INVESTMENT ADVISORY AND SERVICE AGREEMENT
THIS AGREEMENT, dated and effective as of the 1st day of March, 1995,
by and between AMERICAN MUTUAL FUND, INC., a Maryland corporation, (hereinafter
called the "Fund"), and CAPITAL RESEARCH AND MANAGEMENT COMPANY, a Delaware
corporation, (hereinafter called the "Investment Adviser ").
W I T N E S S E T H:
A. The Fund is an open-end diversified investment company of the
management type, registered under the Investment Company Act of 1940. The
Investment Adviser is registered under the Investment Adviser's Act of 1940 and
is engaged in the business of providing investment advisory services to
investment companies and others, and related activities.
B. The Investment Adviser has provided investment advisory
services to the Fund since November 23, 1949, and is currently providing such
services under a written agreement dated March 1, 1990, as renewed.

### DIRECTIVE 1
For each statement below, state whether it agrees with the advisory agreement, answering yes or no and quoting the words of the text that decide it: (a) The Fund is a Maryland corporation. (b) The Investment Adviser has served the Fund only since 1990. (c) The Fund is a closed-end investment company.
The listing bears no relation to the advisory agreement.

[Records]
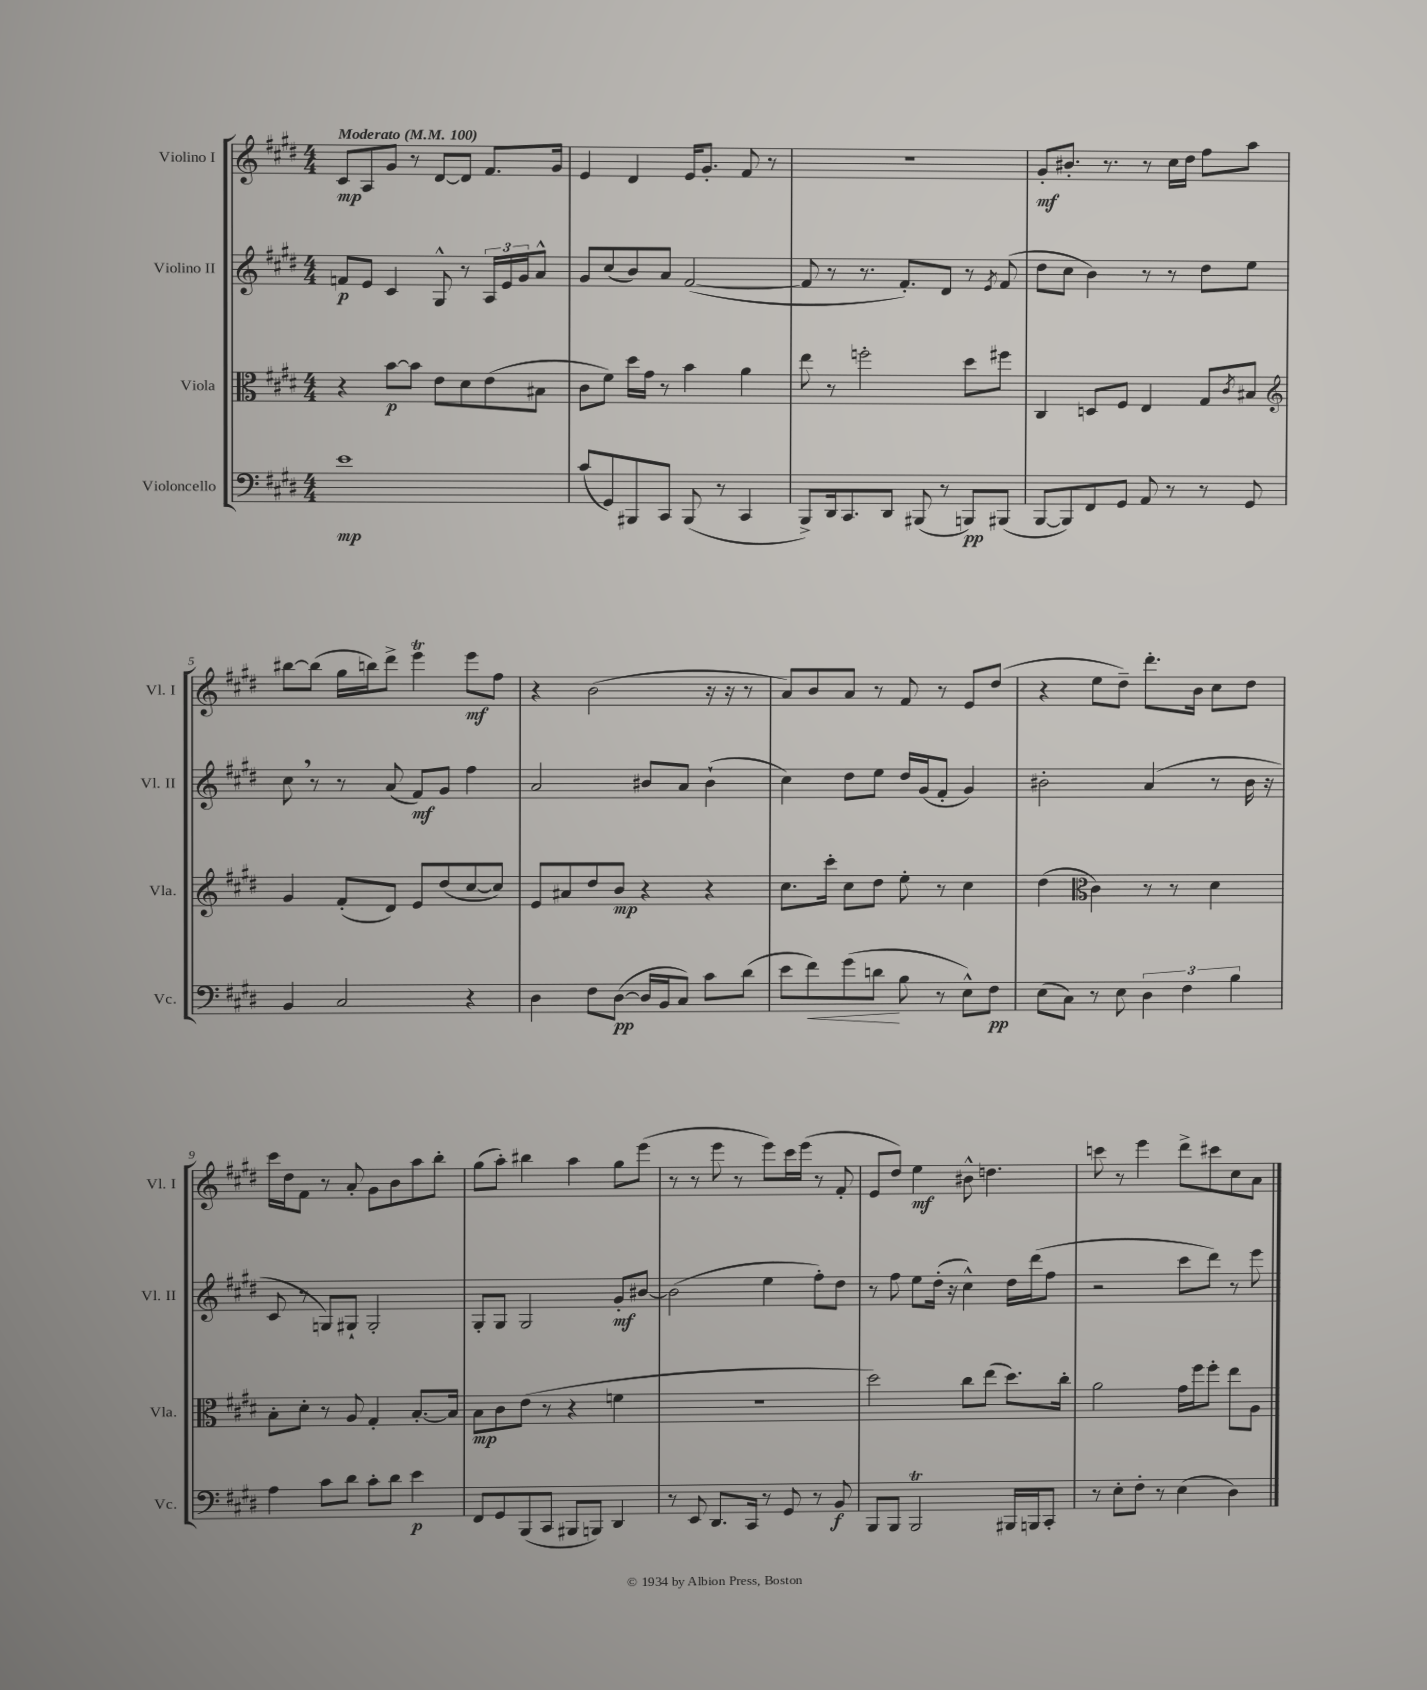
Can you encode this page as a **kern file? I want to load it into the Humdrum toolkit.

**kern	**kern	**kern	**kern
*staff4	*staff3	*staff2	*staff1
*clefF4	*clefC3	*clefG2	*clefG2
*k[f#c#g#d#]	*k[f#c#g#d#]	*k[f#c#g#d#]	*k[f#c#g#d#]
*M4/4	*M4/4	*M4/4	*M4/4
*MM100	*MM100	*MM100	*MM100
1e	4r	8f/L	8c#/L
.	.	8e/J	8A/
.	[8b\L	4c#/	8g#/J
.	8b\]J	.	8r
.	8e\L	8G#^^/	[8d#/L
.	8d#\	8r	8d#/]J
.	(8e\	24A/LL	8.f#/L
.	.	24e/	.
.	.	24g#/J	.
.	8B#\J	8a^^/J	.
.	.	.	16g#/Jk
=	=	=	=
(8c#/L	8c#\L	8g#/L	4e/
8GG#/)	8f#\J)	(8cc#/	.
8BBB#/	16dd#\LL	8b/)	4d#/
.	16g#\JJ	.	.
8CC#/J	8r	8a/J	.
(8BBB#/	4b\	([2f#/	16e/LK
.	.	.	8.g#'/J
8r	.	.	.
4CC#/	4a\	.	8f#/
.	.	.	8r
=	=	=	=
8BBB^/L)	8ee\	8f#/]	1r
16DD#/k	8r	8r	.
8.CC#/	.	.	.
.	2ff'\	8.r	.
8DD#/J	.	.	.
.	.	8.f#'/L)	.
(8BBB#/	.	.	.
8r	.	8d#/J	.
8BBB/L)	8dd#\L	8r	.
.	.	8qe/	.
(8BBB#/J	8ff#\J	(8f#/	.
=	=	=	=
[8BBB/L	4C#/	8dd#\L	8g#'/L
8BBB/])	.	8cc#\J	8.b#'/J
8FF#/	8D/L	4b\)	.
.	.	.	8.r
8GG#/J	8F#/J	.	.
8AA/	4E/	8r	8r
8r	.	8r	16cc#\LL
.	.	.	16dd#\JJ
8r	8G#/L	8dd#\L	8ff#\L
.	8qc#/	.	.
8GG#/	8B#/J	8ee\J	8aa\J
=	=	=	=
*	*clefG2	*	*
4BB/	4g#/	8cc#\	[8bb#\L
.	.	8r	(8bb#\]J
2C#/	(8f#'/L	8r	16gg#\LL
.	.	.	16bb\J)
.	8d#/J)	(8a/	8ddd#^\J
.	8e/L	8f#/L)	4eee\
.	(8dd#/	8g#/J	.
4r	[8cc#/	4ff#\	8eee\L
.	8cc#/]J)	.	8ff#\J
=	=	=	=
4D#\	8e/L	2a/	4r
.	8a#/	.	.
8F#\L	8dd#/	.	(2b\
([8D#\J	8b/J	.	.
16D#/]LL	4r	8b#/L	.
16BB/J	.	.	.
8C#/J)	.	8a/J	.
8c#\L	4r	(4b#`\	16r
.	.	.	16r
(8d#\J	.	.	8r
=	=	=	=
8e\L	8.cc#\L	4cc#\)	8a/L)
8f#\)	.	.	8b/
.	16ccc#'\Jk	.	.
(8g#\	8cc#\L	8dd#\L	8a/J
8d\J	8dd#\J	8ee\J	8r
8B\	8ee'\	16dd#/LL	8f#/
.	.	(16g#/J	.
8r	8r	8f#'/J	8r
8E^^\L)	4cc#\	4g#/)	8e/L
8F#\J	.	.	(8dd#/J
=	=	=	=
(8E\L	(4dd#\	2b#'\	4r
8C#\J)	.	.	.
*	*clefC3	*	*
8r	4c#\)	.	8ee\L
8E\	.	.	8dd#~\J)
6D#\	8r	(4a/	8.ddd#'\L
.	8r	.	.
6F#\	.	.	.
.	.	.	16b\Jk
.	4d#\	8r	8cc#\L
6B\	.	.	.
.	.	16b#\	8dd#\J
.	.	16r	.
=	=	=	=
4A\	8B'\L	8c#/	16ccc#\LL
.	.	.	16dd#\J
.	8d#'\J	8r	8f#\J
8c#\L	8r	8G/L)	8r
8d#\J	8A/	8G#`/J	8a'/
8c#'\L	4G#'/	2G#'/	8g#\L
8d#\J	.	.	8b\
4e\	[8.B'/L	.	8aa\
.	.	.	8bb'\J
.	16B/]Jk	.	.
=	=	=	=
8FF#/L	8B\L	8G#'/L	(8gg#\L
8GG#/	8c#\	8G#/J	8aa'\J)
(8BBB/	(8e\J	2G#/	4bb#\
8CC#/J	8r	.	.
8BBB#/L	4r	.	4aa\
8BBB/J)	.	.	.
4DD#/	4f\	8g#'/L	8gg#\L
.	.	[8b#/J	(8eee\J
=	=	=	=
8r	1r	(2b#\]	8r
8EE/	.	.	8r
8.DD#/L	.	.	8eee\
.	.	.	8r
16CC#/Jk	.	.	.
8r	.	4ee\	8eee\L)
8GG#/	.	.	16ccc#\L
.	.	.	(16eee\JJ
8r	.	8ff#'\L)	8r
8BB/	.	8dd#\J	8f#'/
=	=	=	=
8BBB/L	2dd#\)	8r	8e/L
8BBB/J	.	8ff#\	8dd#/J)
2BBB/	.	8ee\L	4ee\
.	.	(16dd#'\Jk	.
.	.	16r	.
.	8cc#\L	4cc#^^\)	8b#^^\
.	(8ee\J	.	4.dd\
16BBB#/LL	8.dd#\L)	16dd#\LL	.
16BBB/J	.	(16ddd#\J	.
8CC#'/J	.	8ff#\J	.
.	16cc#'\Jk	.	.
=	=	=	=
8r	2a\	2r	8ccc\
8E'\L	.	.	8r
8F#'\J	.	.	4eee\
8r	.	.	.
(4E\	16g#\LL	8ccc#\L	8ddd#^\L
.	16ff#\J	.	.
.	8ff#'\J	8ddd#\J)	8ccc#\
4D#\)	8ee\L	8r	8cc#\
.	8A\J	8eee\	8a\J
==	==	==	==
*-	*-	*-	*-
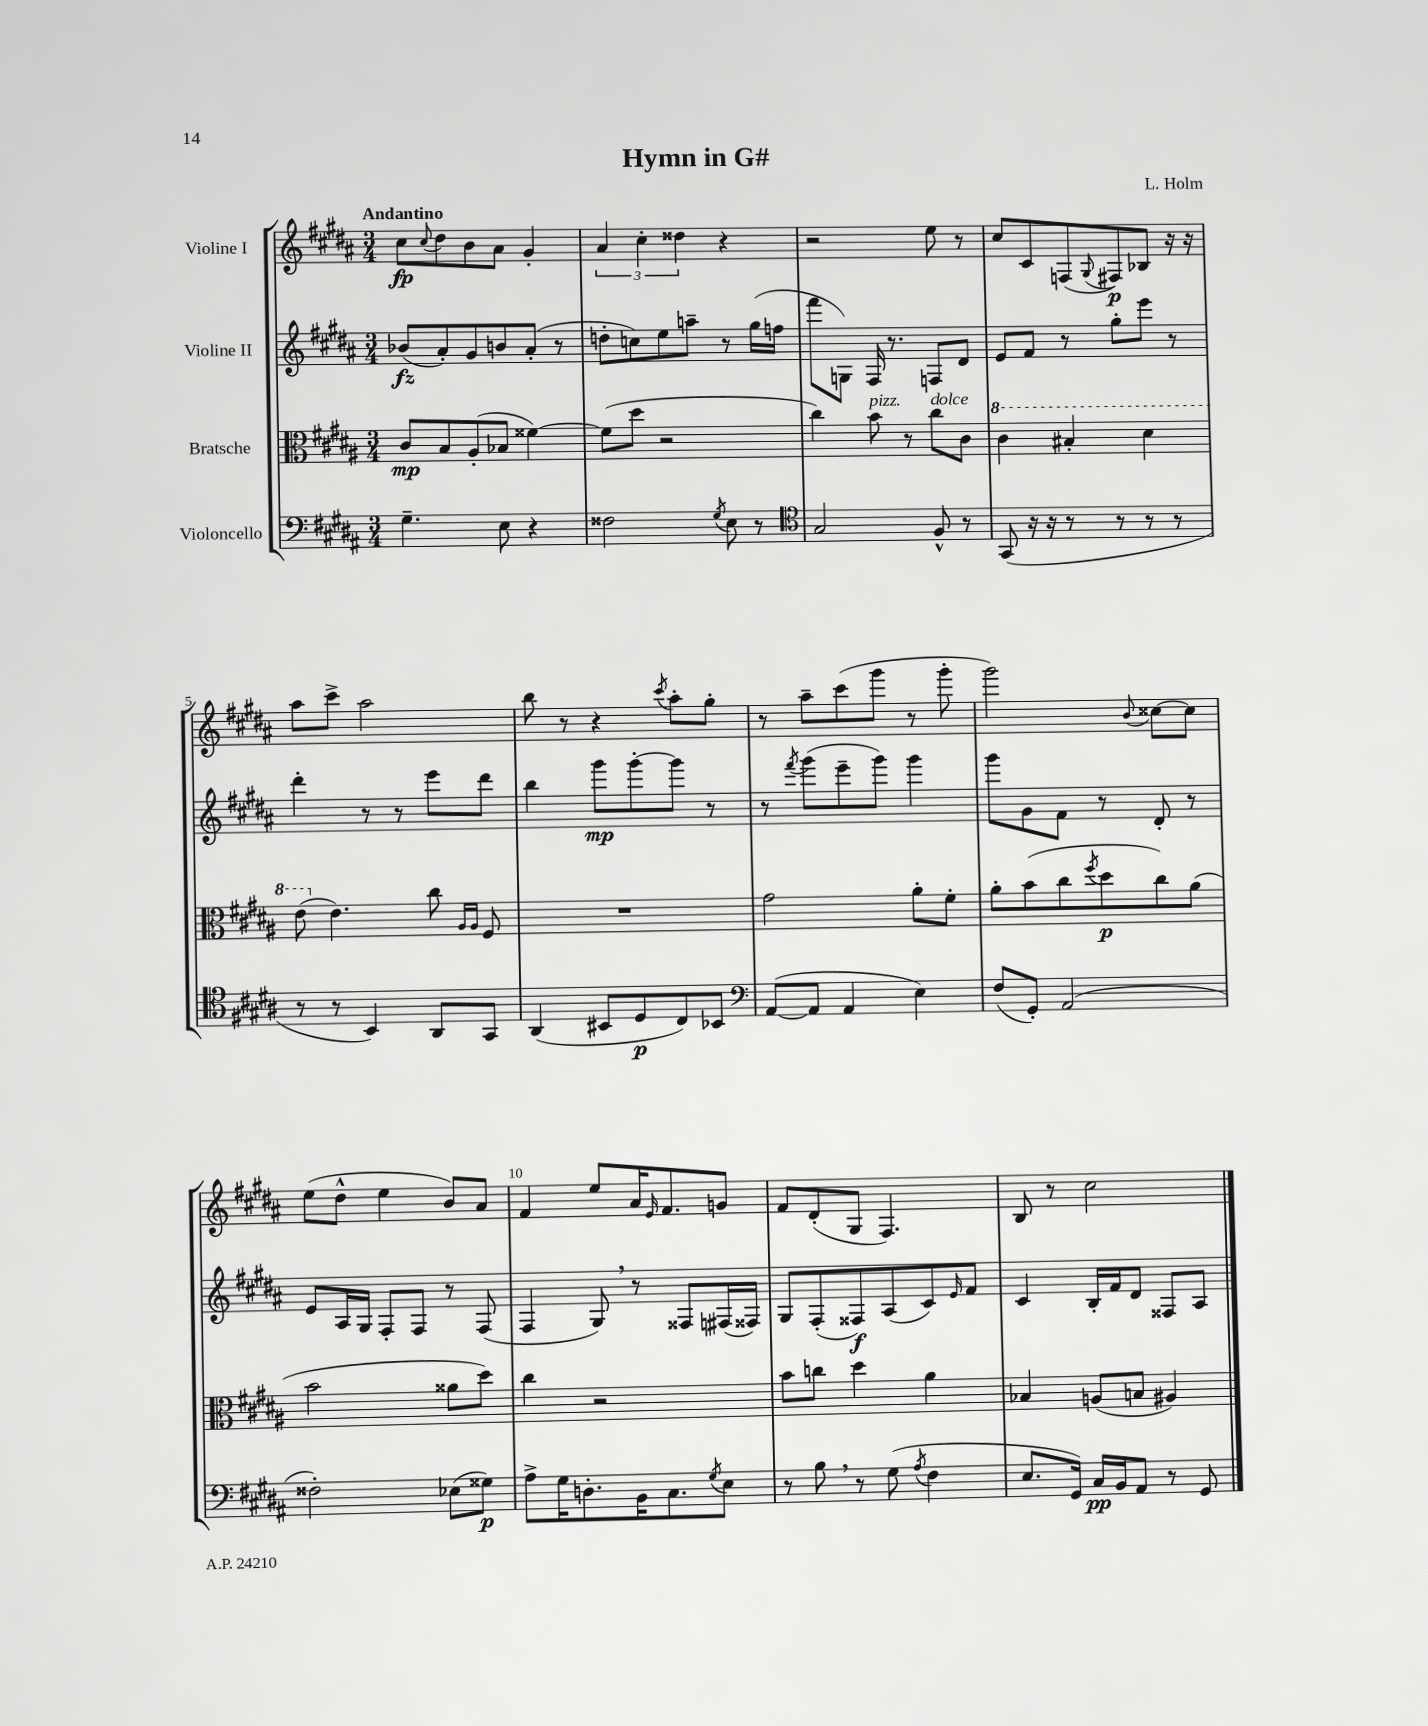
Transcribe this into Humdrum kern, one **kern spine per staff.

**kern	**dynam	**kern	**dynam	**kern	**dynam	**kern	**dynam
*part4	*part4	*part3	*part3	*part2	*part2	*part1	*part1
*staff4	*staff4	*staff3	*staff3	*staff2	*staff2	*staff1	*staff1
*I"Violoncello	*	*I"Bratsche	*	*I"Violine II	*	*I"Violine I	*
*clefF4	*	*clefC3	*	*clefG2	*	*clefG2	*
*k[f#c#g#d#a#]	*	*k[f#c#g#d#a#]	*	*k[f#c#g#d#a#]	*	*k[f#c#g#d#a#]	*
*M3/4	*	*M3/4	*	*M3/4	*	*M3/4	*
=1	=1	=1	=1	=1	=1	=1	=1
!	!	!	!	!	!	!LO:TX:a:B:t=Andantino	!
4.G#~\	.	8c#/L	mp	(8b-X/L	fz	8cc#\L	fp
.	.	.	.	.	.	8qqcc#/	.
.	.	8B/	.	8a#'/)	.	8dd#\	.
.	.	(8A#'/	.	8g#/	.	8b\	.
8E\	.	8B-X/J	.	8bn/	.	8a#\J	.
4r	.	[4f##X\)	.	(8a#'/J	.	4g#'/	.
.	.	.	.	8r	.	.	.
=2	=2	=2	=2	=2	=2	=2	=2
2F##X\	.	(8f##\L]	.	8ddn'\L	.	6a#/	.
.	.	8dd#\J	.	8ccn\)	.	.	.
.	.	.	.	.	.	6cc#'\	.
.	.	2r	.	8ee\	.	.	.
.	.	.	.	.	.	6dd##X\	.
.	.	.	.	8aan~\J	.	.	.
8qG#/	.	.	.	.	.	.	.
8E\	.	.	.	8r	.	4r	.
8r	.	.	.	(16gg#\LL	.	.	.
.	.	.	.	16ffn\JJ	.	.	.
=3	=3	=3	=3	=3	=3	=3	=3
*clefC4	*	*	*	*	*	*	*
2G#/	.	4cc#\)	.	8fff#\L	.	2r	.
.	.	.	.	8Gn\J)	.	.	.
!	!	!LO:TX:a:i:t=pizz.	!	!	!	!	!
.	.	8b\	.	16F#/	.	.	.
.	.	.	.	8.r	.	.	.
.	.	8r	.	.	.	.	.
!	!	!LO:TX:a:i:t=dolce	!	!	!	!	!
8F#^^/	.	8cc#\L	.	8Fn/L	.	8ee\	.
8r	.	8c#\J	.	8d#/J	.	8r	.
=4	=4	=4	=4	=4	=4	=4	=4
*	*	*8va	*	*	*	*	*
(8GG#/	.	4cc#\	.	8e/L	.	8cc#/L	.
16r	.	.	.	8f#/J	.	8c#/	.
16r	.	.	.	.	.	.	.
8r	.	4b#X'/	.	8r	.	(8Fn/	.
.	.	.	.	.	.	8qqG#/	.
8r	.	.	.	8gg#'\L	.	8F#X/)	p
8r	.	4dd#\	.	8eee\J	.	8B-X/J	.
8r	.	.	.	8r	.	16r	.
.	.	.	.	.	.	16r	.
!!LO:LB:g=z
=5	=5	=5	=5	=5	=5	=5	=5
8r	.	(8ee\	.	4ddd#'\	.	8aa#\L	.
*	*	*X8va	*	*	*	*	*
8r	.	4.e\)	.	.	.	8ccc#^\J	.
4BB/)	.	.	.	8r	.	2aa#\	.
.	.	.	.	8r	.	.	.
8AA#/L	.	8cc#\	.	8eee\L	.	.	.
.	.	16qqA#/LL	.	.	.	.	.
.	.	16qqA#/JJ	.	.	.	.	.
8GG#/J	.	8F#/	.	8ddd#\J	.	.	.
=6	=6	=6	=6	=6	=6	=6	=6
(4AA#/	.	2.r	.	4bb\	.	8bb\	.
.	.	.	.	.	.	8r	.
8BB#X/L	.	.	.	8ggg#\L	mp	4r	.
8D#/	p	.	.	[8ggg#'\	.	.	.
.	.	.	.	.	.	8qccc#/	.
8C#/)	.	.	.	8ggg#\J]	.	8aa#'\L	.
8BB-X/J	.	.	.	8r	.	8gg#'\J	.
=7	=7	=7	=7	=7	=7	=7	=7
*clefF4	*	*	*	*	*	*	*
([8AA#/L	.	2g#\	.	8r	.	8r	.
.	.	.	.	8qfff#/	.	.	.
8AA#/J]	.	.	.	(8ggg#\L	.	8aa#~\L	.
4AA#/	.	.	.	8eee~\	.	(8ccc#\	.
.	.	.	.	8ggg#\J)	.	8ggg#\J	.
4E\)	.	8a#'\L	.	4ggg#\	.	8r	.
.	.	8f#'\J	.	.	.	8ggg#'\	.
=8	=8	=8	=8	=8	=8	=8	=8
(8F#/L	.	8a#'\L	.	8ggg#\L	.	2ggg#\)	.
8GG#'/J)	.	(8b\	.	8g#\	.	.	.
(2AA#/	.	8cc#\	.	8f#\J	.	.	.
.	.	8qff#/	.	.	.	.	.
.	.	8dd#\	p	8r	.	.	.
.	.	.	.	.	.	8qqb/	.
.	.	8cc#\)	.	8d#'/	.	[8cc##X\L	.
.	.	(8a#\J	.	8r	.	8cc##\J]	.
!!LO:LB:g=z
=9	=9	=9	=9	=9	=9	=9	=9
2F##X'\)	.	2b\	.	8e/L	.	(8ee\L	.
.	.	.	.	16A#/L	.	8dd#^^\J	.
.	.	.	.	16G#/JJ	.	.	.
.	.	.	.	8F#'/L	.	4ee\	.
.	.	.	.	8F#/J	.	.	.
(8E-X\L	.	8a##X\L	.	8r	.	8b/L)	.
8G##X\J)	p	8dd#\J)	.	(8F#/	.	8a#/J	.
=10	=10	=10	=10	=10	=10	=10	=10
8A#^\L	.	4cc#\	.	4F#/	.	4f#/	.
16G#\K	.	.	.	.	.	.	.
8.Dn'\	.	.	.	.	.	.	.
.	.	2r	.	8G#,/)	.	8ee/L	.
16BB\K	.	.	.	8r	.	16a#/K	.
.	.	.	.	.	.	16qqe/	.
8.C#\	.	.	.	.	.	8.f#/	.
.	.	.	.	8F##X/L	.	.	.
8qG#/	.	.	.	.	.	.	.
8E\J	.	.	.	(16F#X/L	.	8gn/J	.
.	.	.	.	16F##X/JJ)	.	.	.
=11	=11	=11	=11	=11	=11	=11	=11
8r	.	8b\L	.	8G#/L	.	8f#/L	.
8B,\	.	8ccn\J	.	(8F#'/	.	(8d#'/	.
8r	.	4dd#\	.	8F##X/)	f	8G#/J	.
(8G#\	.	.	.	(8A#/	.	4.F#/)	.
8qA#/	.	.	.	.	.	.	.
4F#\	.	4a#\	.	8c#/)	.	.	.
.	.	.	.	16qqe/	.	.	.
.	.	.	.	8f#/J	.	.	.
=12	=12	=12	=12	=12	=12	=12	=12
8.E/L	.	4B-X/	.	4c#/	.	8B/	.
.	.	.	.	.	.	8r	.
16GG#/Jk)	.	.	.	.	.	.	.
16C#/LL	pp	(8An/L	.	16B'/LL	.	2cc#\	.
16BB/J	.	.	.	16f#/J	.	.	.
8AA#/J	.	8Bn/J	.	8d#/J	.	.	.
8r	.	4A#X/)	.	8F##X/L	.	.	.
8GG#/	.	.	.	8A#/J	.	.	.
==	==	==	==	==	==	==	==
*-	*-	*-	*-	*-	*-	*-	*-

### DIRECTIVE 2
Select every line of the listing that contains the string "kern".

### EXERCISE RESPONSE 1
(a) Yes: "AMERICAN MUTUAL FUND, INC., a Maryland corporation"
(b) No: "has provided investment advisory services to the Fund since November 23, 1949"
(c) No: "The Fund is an open-end diversified investment company"

### EXERCISE RESPONSE 2
Can you encode this page as a **kern file? I want to load it into the Humdrum toolkit.
**kern	**kern	**kern	**kern
Transcribe this into Humdrum kern, one **kern spine per staff.
**kern	**dynam	**kern	**dynam	**kern	**dynam	**kern	**dynam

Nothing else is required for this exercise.